» **ASSIGNMENT**:
Take every record and write it out again exactly, with no images included.

(Stored items from a collection)
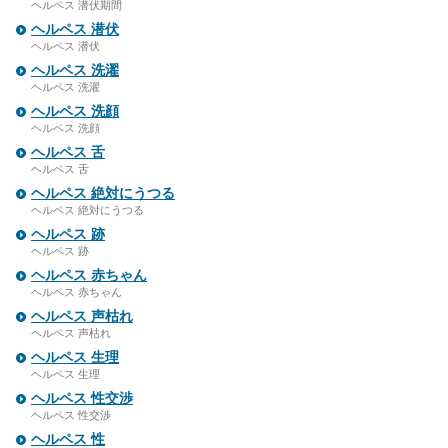
ヘルペス 潜伏期間
ヘルペス 潜伏
ヘルペス 潜伏
ヘルペス 洗濯
ヘルペス 洗濯
ヘルペス 洗顔
ヘルペス 洗顔
ヘルペス 舌
ヘルペス 舌
ヘルペス 絶対にうつる
ヘルペス 絶対にうつる
ヘルペス 跡
ヘルペス 跡
ヘルペス 赤ちゃん
ヘルペス 赤ちゃん
ヘルペス 声枯れ
ヘルペス 声枯れ
ヘルペス 生理
ヘルペス 生理
ヘルペス 性交渉
ヘルペス 性交渉
ヘルペス 性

» **OUTPUT**:
ヘルペス 潜伏期間
ヘルペス 潜伏
ヘルペス 潜伏
ヘルペス 洗濯
ヘルペス 洗濯
ヘルペス 洗顔
ヘルペス 洗顔
ヘルペス 舌
ヘルペス 舌
ヘルペス 絶対にうつる
ヘルペス 絶対にうつる
ヘルペス 跡
ヘルペス 跡
ヘルペス 赤ちゃん
ヘルペス 赤ちゃん
ヘルペス 声枯れ
ヘルペス 声枯れ
ヘルペス 生理
ヘルペス 生理
ヘルペス 性交渉
ヘルペス 性交渉
ヘルペス 性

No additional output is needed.